An expert system is a knowledge-based information system that uses its knowledge about a specific, complex application area to act as an expert consultant to end users. It is a component of Artificial Intelligence.
Expert systems provide answers to questions in a very specific problem area by making human like inferences about knowledge contained in a specialized knowledge base.
Expert systems can provide decision support to end users in the form of advice from an expert consultant in a specific problem area.
Expert Systems Structure:
The components of an expert system include a knowledge base and software modules that perform inferences on the knowledge in the knowledge base and communicate answers to a user’s questions.
The knowledge base of an expert system contains –
Facts about a specific area, Heuristics (thumbs of rule) that express the reasoning procedures of an expert on the subject. There are many ways that knowledge is represented in expert systems:
Case-based reasoning: Representing knowledge in an expert system’s knowledge base in the form of cases.
Frame-based knowledge: Knowledge represented in the form of a hierarchy or network of frames. A frame is a collection of knowledge about an entity consisting of a complex package of data values describing its attributes.
Object-based knowledge: Knowledge represented as a network of objects. An object is a data element that includes both data and the methods or processes that act on those data.
Rule-based knowledge: Knowledge represented in the form of rules and statements of fact. Rules are statements that typically take the form of a premise and a conclusion such as: IF (condition), Then (conclusion).
Software resources: An expert system software package contains an inference engine and other programs for refining knowledge and communicating with users. The inference engine program processes the knowledge (such as rules and facts) related to a specific problem. It then makes associations and inferences resulting in recommended courses of action for a user. User interface programs for communicating with end-users are also needed, including an explanation program to explain the reasoning process to a user if requested.
Differences between DSS and ES:
- It is possible to integrate ES with DSS. There may be some components which may look similar in DSS and ES. But one should understand the differences between them. It then becomes clear as to how integration of ES with DSS can be realized.
- A DSS helps manager to take a decision whereas an ES acts as a decision maker or an advisor to the manager.

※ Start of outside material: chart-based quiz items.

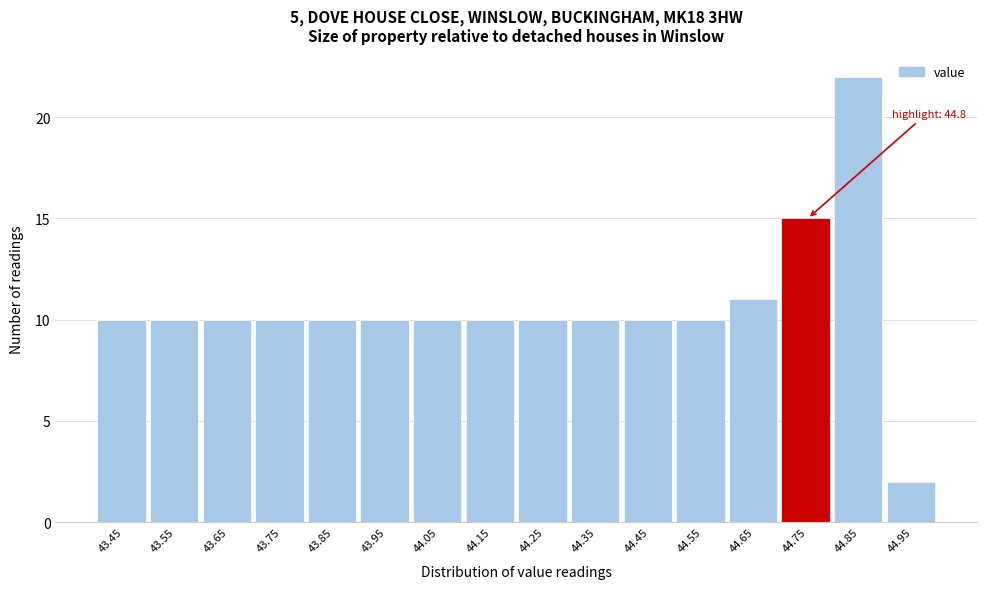

Reading left to right, list all the values displayed in this chart.

10	10	10	10	10	10	10	10	10	10	10	10	11	15	22	2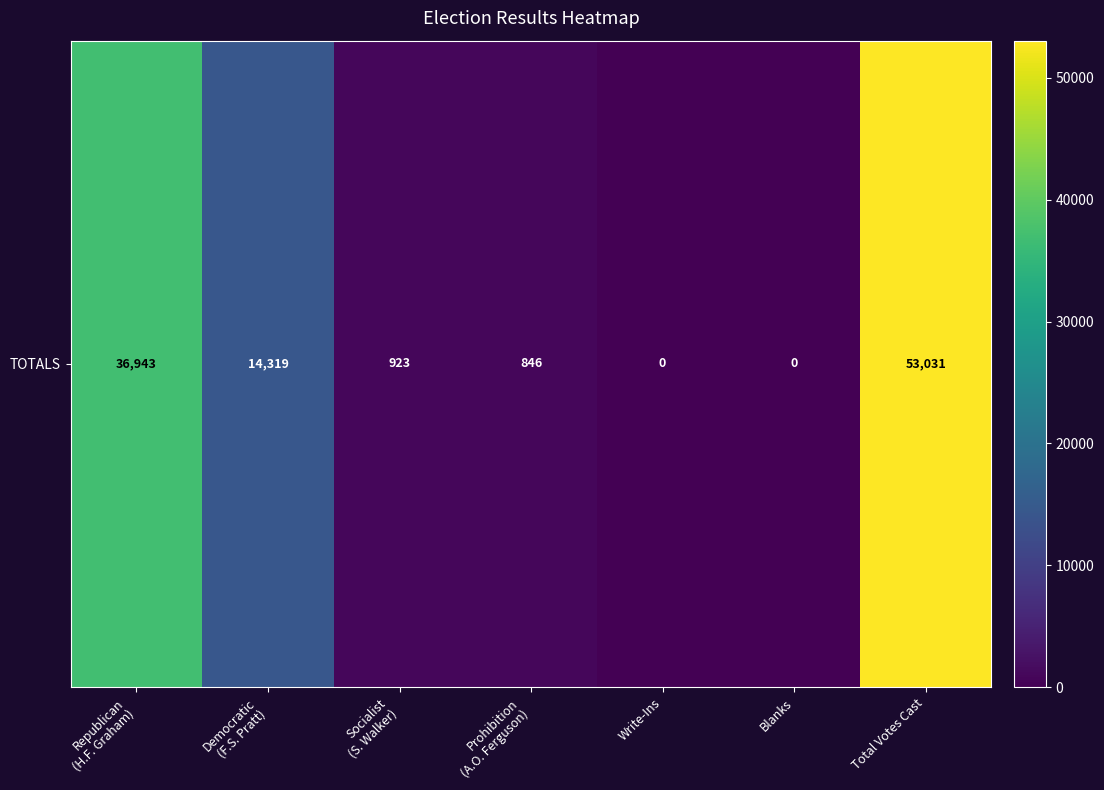

What is the sum of the values at Socialist
(S. Walker) and Prohibition
(A.O. Ferguson)?

1769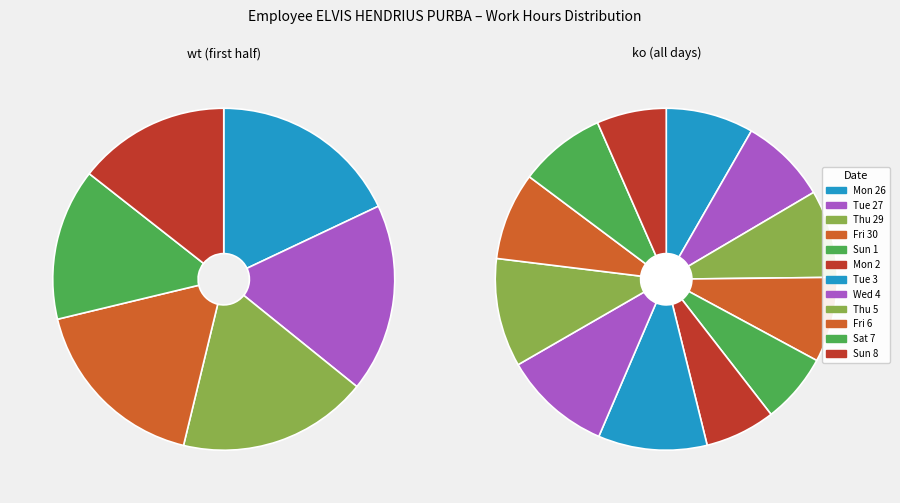

True or false: Tue 3 accounts for 10% of the total.

True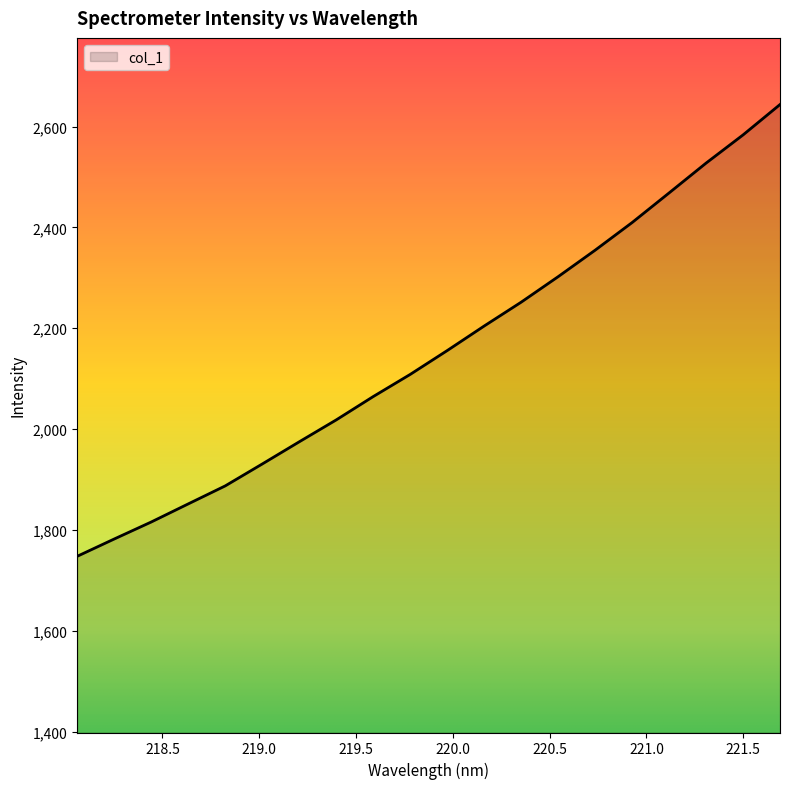

What is the smallest value displayed?

1747.6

- A DSS is meant only for decision making whereas an ES provides expertise to the manager.
- The spectrum of complexity is high in DSS and low in ES since ES addresses issues related to specific areas only.
- DSS does not capability to reason whereas an ES has.
- A DSS cannot provide detailed explanation about the results whereas an ES can.
Hence by integrating the two it is possible the blend their advantages and derive the best out of the two.
Expert systems help diagnose illness, search minerals, analyze compounds, recommend repairs, and do financial planning. So from a strategic business point, expert systems can and are being used to improve every step of the product cycle of a business, from finding customers to shipping products to providing customer service. ES provides a cost reduced solution, consistent advice with low level of errors, solution to handle equipments without the interference of human. It provides a high degree of reliability and faster response time. It helps to solve complex problem with in a small domain.
It is capable of analyzing the problem and can construct a business model appropriate to the characteristics of the application.Based on the model necessary objectives and constraints are identified. It identifies appropriate tools to solve the model. It uses the tools to solve the problem and also does the what – if analysis aimed at understanding the sensitivity of the model.